Posted by Emma Woollacott

Microsoft says its taken down another big botnet that was delivering up to four million spam messages per day.

The company's filed a complaint in the US District Court in Alexandria, Virginia, accusing 22 John Doe defendants along with dotFREE SRO and Dominique Alexander Piatti of hosting the Kelihos botnet, also known as Waledac 2.0.

Through the cz.cc service, says Microsoft, they issued more than 3,700 subdomains, at least some of which were used to operate and control the botnet. Around 41,000 computers worldwide were beleived to have been infected.

"Our investigation showed that while some of the defendant’s subdomains may be legitimate, many were being used for questionable purposes with links to a variety of disreputable online activities," says Richard Domingues Boscovich, senior attorney with Microsoft's Digital Crimes Unit, on the company blog.

"For instance, our investigation revealed that in addition to hosting Kelihos, defendants’ cz.cc domain has previously been investigated for hosting subdomains responsible for delivering MacDefender, a type of scareware that infects Apple’s operating system."
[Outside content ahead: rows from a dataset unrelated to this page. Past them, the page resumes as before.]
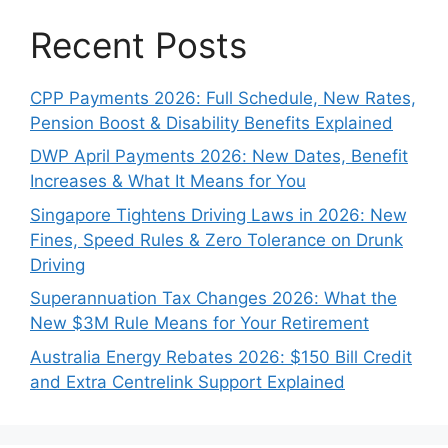
Recent Posts
CPP Payments 2026: Full Schedule, New Rates,
Pension Boost & Disability Benefits Explained
DWP April Payments 2026: New Dates, Benefit
Increases & What It Means for You
Singapore Tightens Driving Laws in 2026: New
Fines, Speed Rules & Zero Tolerance on Drunk
Driving
Superannuation Tax Changes 2026: What the
New $3M Rule Means for Your Retirement
Australia Energy Rebates 2026: $150 Bill Credit
and Extra Centrelink Support Explained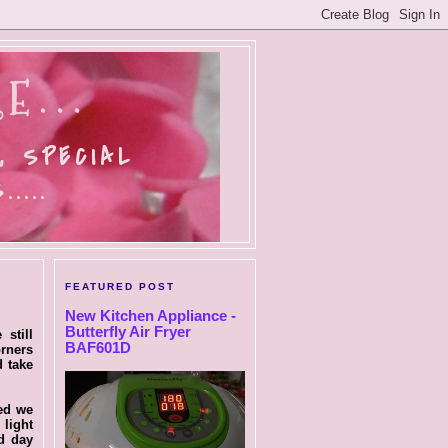
E...
, SPECIAL
....
FEATURED POST
New Kitchen Appliance -
Butterfly Air Fryer
still
BAF601D
orners
d take
ced we
 light
d day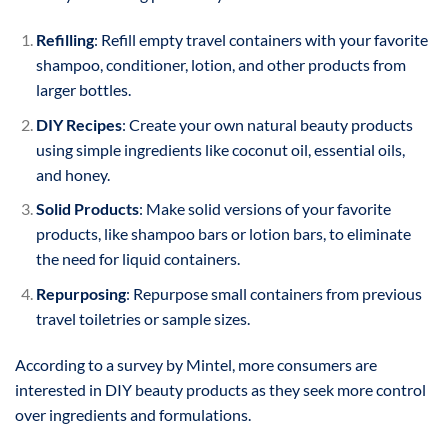
Refilling
: Refill empty travel containers with your favorite
shampoo, conditioner, lotion, and other products from
larger bottles.
DIY Recipes
: Create your own natural beauty products
using simple ingredients like coconut oil, essential oils,
and honey.
Solid Products
: Make solid versions of your favorite
products, like shampoo bars or lotion bars, to eliminate
the need for liquid containers.
Repurposing
: Repurpose small containers from previous
travel toiletries or sample sizes.
According to a survey by Mintel, more consumers are
interested in DIY beauty products as they seek more control
over ingredients and formulations.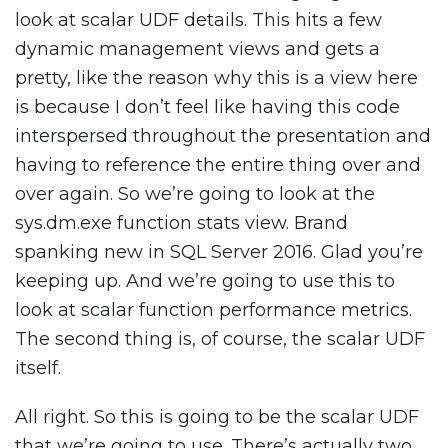
look at scalar UDF details. This hits a few
dynamic management views and gets a
pretty, like the reason why this is a view here
is because I don’t feel like having this code
interspersed throughout the presentation and
having to reference the entire thing over and
over again. So we’re going to look at the
sys.dm.exe function stats view. Brand
spanking new in SQL Server 2016. Glad you’re
keeping up. And we’re going to use this to
look at scalar function performance metrics.
The second thing is, of course, the scalar UDF
itself.
All right. So this is going to be the scalar UDF
that we’re going to use. There’s actually two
The botnet was used for a variety of illegal activities, says Microsoft, including sending out billions of spam messages, harvesting users’ personal information such as e-mails and passwords, fraudulent stock scams and even websites promoting the sexual exploitation of children.

While Microsoft's already - and proudly - taken down the Rustock and Waledac botnets, it's the first time the company has named a defendant in this type of case.

"Naming defendants in this case marks a big step forward for Microsoft in making good on its commitment to aggressively protect its platform and customers against abuse from whomever and wherever it may originate," says Boscovitch.

"Naming these defendants also helps expose how cybercrime is enabled when domain providers and other cyber infrastructure providers fail to know their customers."